> READING PASSAGE:

--- start ---

Many welcomed the story, not necessarily because they believed it was true, but only because the list of alleged favored senatorial choices failed to include the names of presidential special assistant and photobomber Christopher Lawrence “Bong” Go, whom the President has identified as a billionaire, whose family is reported to have cornered the lion’s share of all the infrastructure contracts in Mindanao and whose tarp is prominently displayed all over the country; former PNP chief Ronald ‘Bato” de la Rosa, who apparently did not become poor by doing “Operation Tokhang” for two years;  sexy dancer Mocha Uson of the “pepe-dede-ralism” fame; and presidential spokesman Harry Roque Jr.


At once many of the “select 12” tended to levitate to astral heights after being described as “probable winners” by some over-enthusiastic mediamen even before the contest had begun and before they formally became contestants. But Grace Poe had the good sense to point out that their so-called survey ratings, which I hope she has not inhaled, were not as important as the rate of inflation, the degraded value of the peso, the rising unemployment, the skyrocketing fuel prices, and the massive destruction caused by super-typhoon Ompong. At this writing, the peso had sunk to P54.24 to the US dollar, said to be its lowest since its P54.30 finish on November 24, 2005.

Who paid for the survey?

Now, why was this alleged survey conducted?  Who ordered it? Who paid for it? (Remember, there is no such thing as a free lunch.)  How were the “samples” (the interviewees) chosen? How did they pick their so-called senatorial choices?  Were they “guided” or not? Meaning, did Pulse Asia have a prepared list, or did the “samples” draw up their own? If there was a prepared list, what was Pulse Asia’s basis in listing any particular name? If the “samples” drew up their own list, how long did it take them to do so? Days or hours?

The effort to manipulate public perception is obvious. If all of those appearing on the list were sitting senators, who may be presumed to be interested in running for re-election in 2019, or if they were all active political personalities who had widely been reported to be interested in running for the Senate, then there might be some legitimate reason to test their public acceptability in an alleged survey like this one. But this is not the case.

Pollsters choices

The Pulse Asia list includes personalities who have not, for sometime, had any active political public presence. It is therefore not easy to explain how all of a sudden the public could be made to start looking at them as preferred senatorial choices. Among them, one former senator had left the Senate after two consecutive terms, without inspiring anyone after him to propose that every senator should employ someone to translate into the vernacular all floor or committee deliberations in the English language. There is no sign that the gallery missed the presence of this particular senator, but behold, his name appears as one of Pulse Asia’s preferred choices.

--- end ---

> GIVEN TASK:
Please reproduce word for word the part of the passage on the Pulse Asia survey that opens with the words containing "The effort to" and closes with "not the case.". The data comes from a different source than the passage on the Pulse Asia survey.

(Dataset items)
--- start ---

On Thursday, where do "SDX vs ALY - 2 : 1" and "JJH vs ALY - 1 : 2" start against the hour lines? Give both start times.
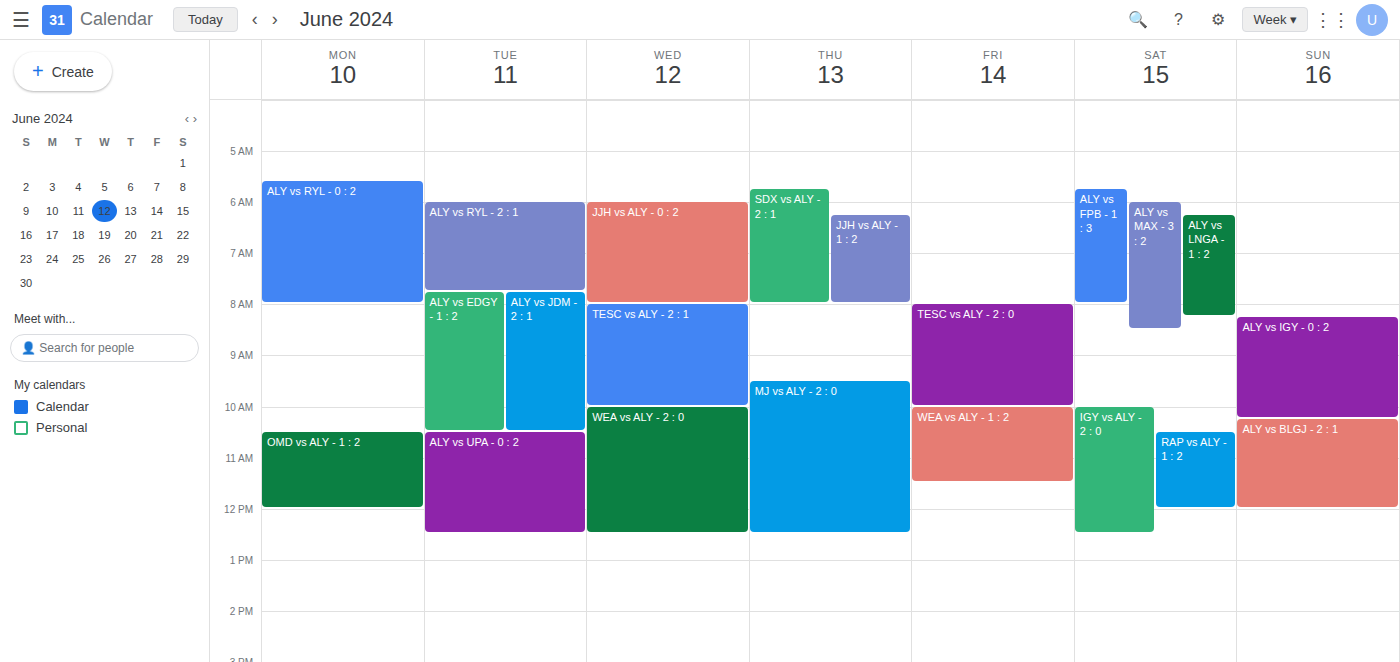
"SDX vs ALY - 2 : 1": 5:45 AM, neither: three quarters of the way from the 5 AM line to the 6 AM line. "JJH vs ALY - 1 : 2": 6:15 AM, neither: a quarter of the way from the 6 AM line to the 7 AM line.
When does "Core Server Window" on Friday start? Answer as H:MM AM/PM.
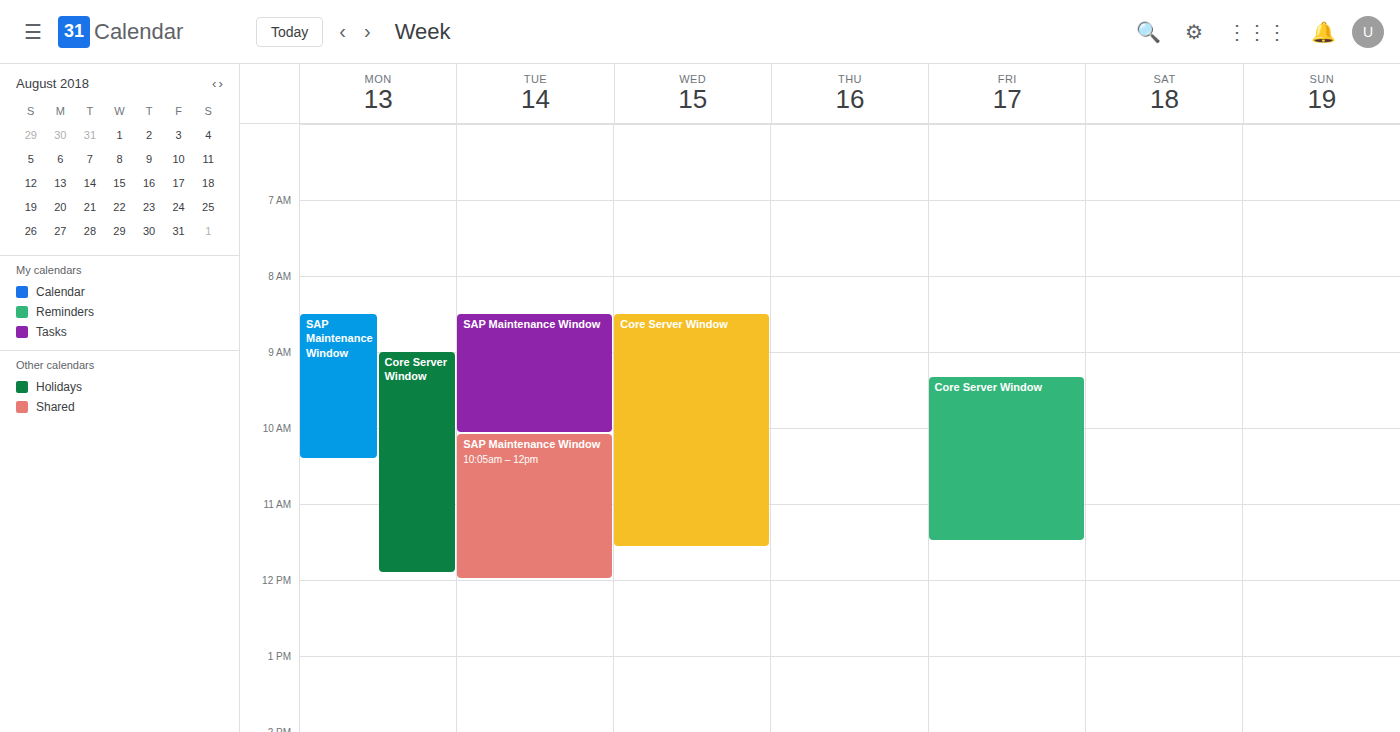
9:20 AM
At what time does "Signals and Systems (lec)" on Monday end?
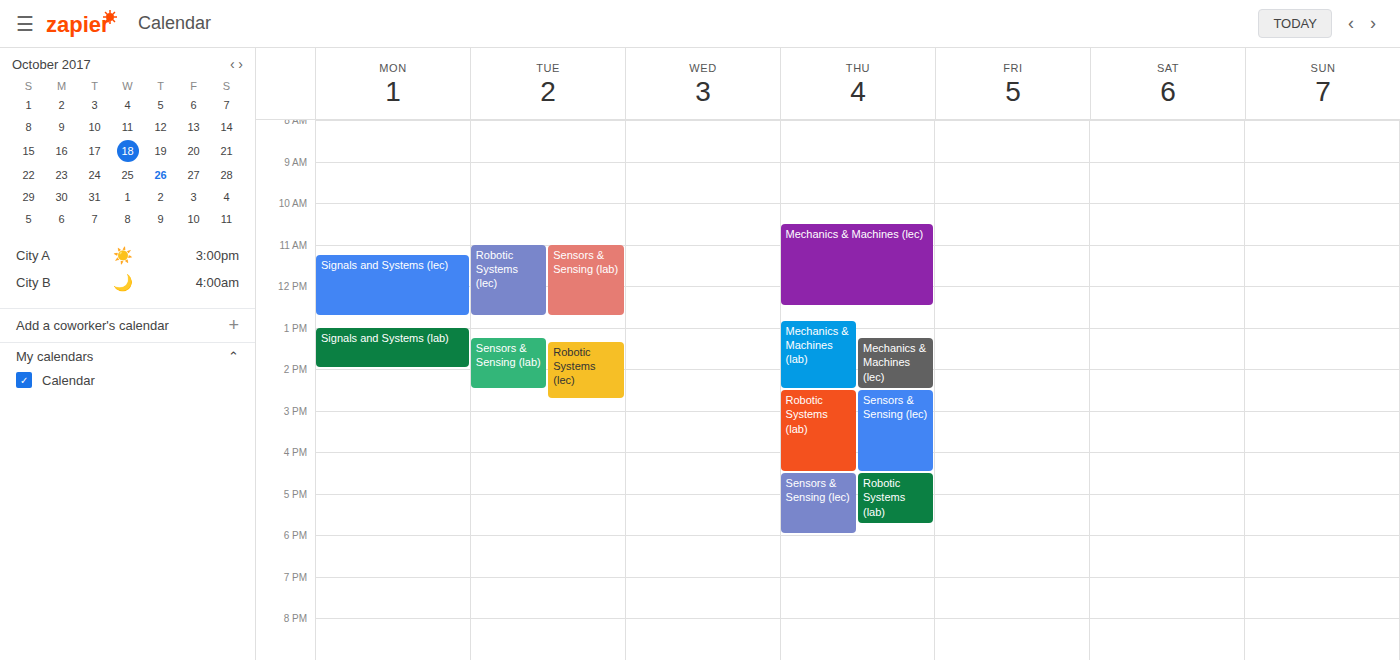
12:45 PM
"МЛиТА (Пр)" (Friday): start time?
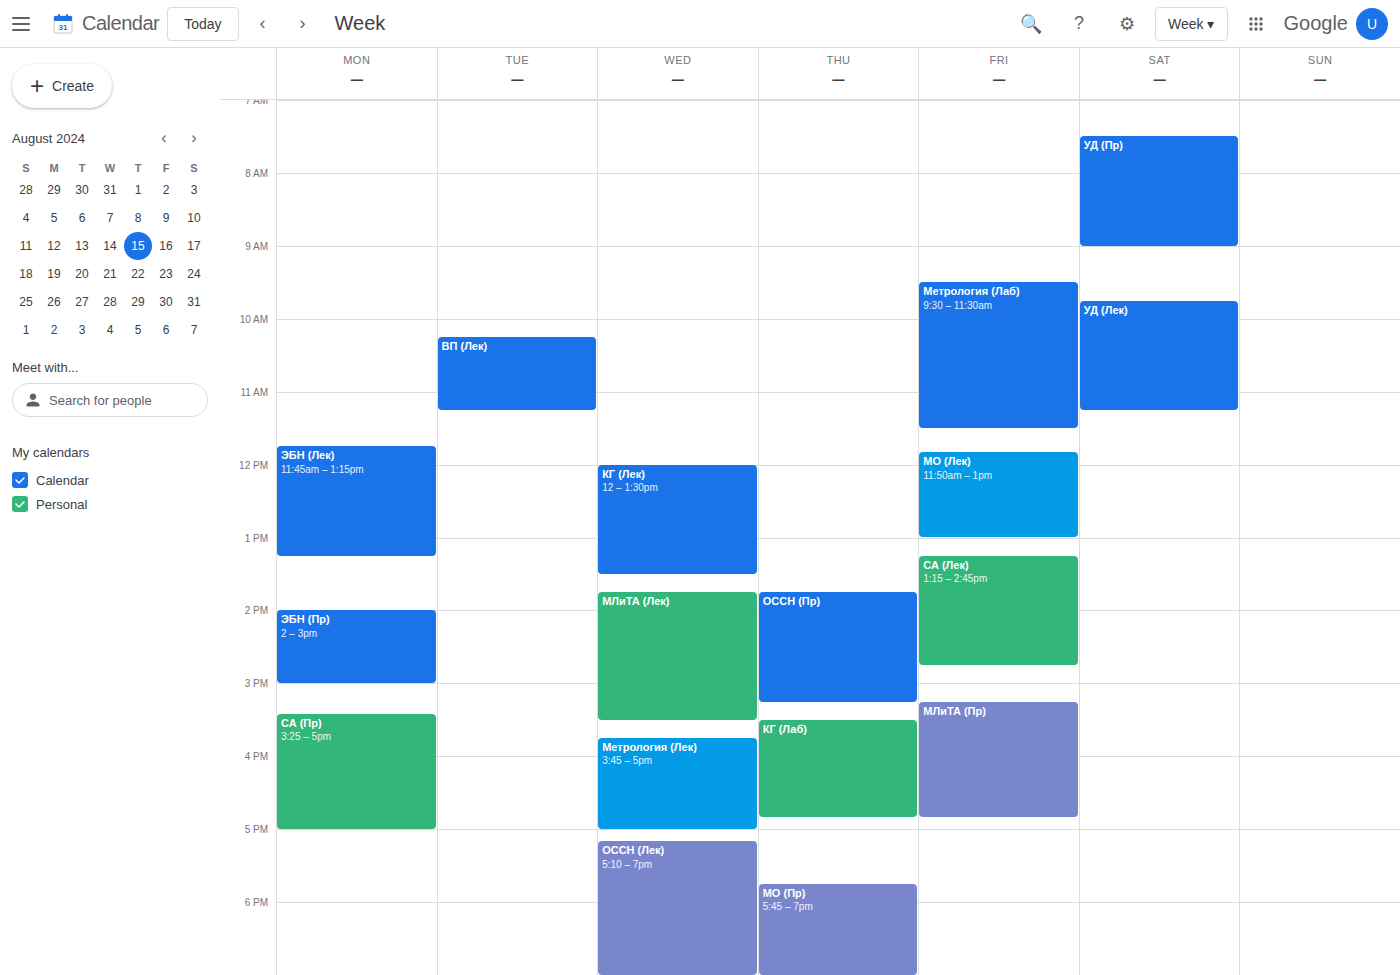
15:15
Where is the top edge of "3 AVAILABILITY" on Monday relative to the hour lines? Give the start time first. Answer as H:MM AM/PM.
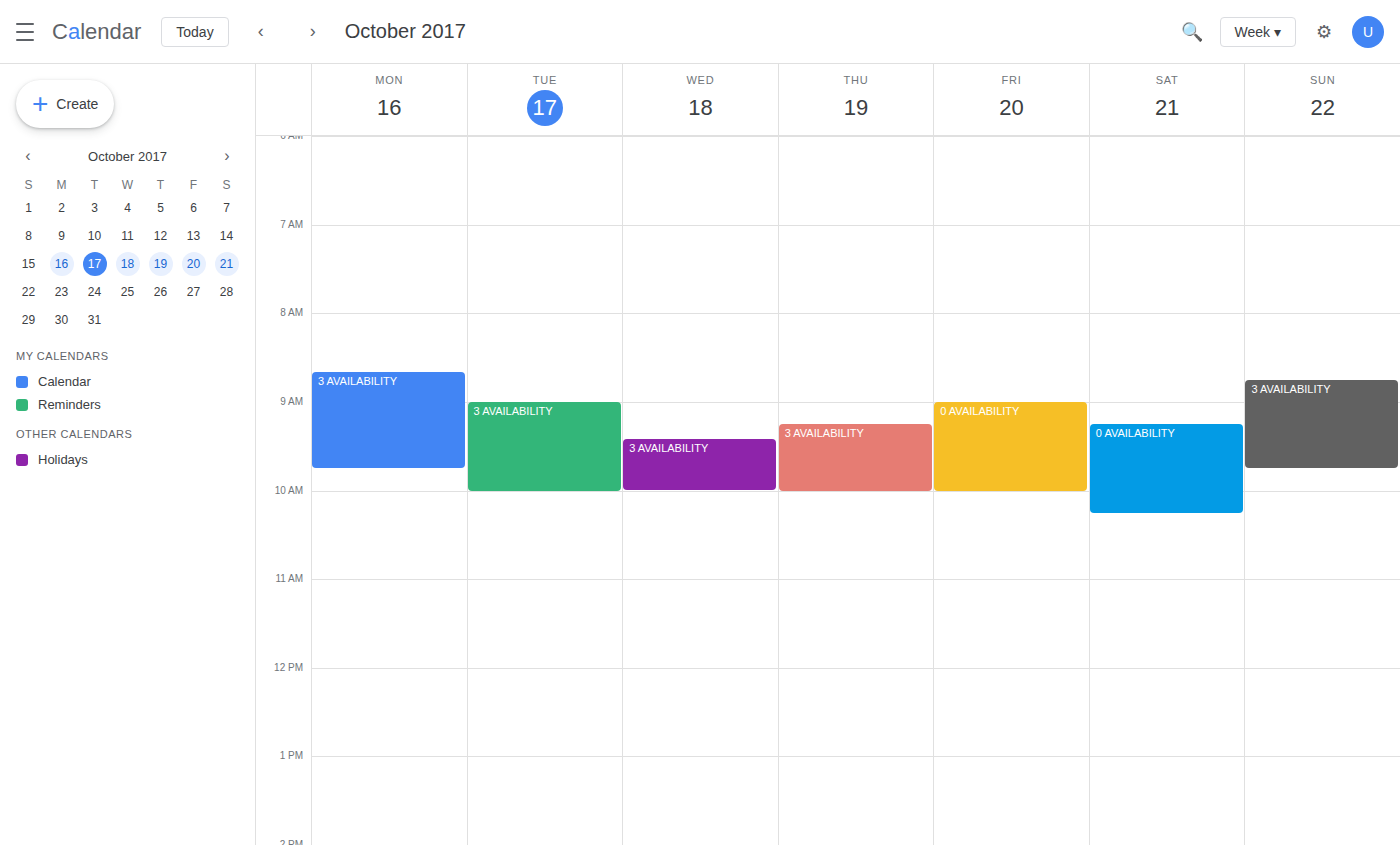
8:40 AM -- neither: 40 minutes below the 8 AM line and 20 minutes above the 9 AM line.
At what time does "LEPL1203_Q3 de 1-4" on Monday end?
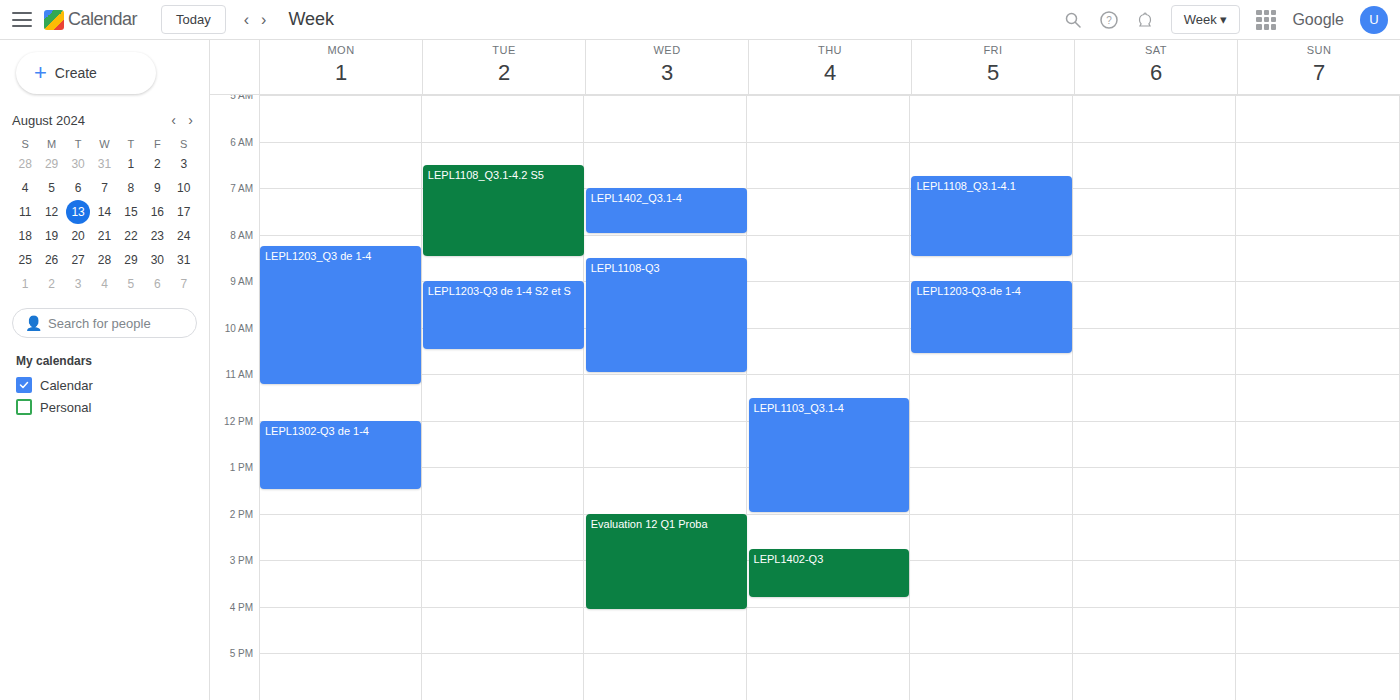
11:15 AM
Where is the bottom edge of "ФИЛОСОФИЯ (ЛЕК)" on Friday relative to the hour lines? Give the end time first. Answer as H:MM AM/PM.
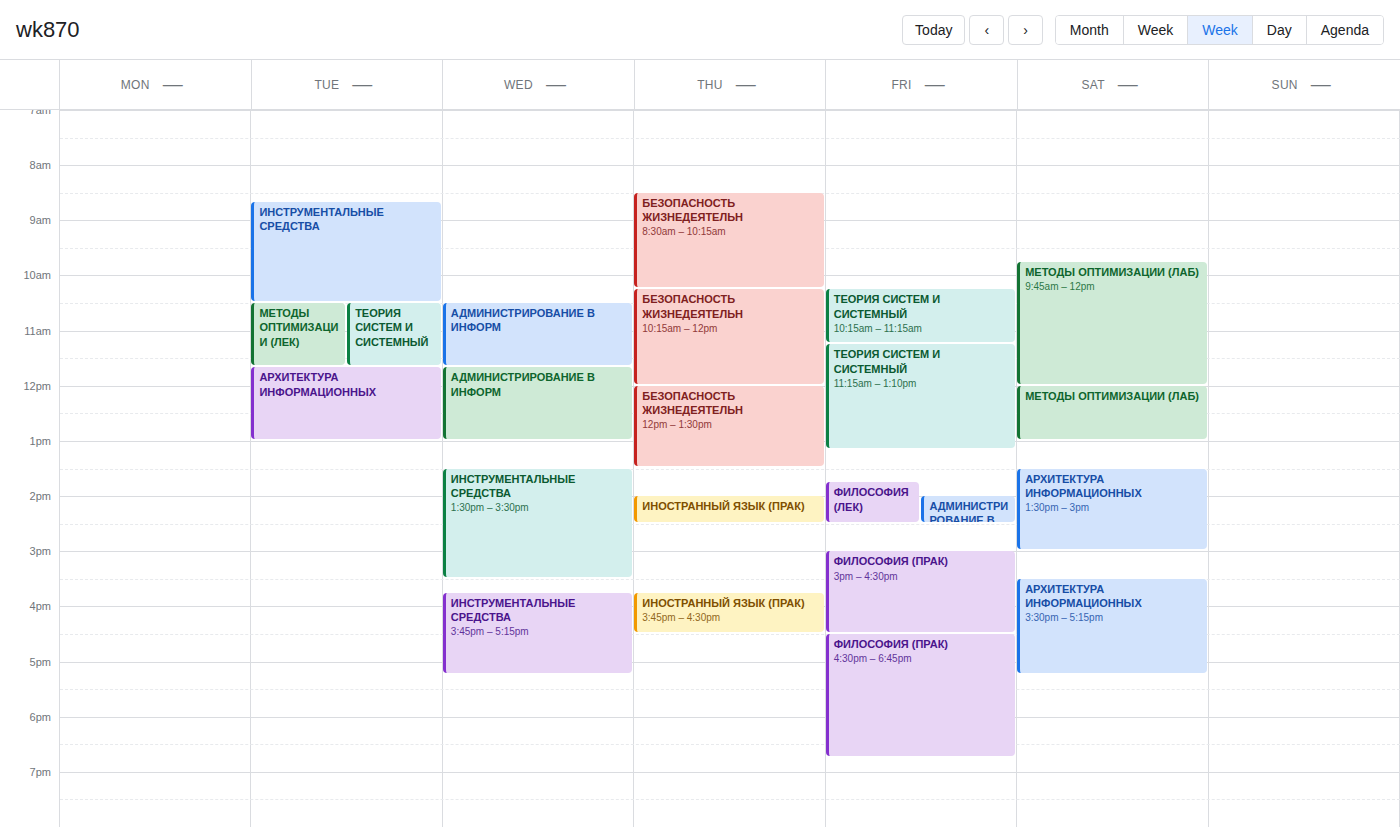
2:30 PM -- halfway between the 2 PM and 3 PM lines.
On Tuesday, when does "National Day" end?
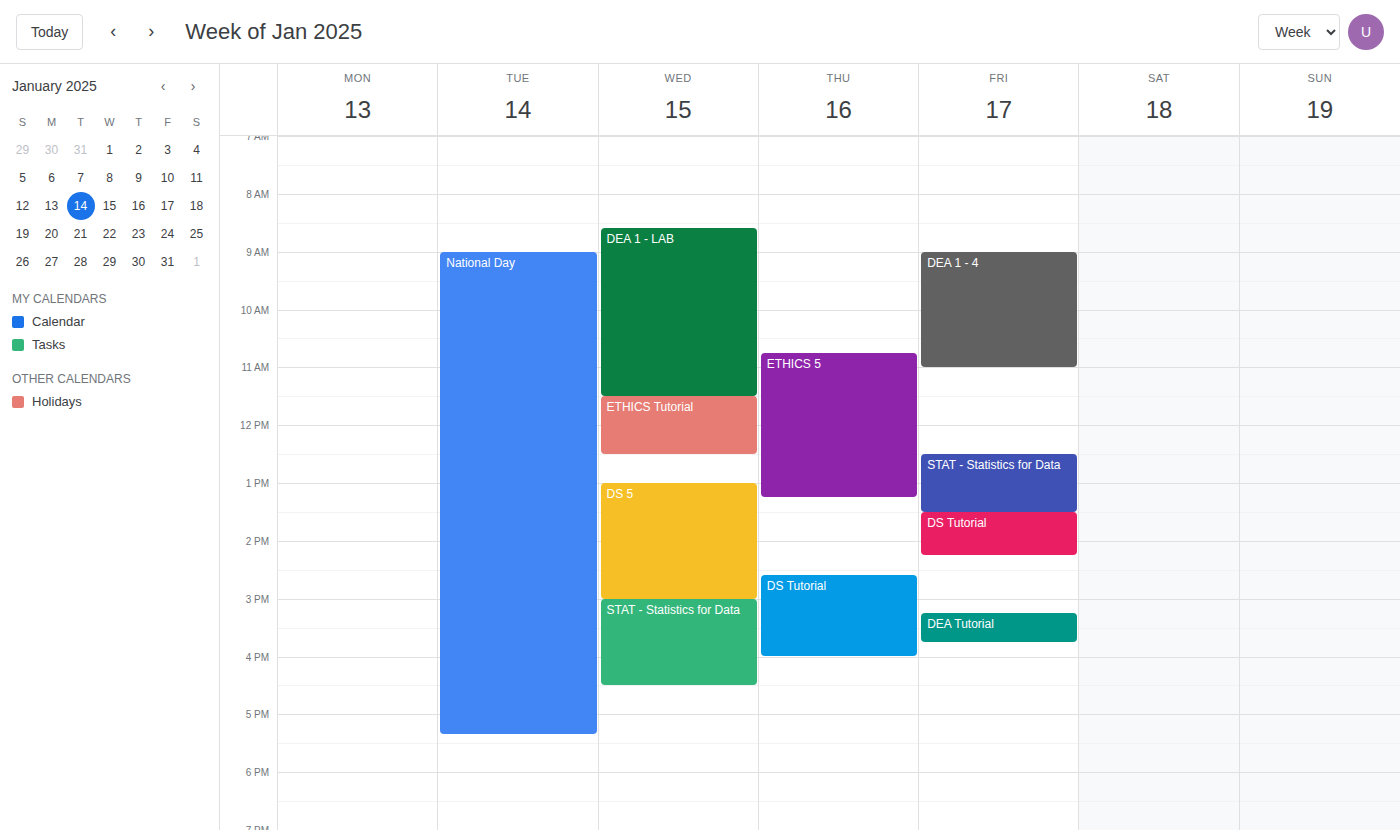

--- end ---

> FINAL RESULT:
The effort to manipulate public perception is obvious. If all of those appearing on the list were sitting senators, who may be presumed to be interested in running for re-election in 2019, or if they were all active political personalities who had widely been reported to be interested in running for the Senate, then there might be some legitimate reason to test their public acceptability in an alleged survey like this one. But this is not the case.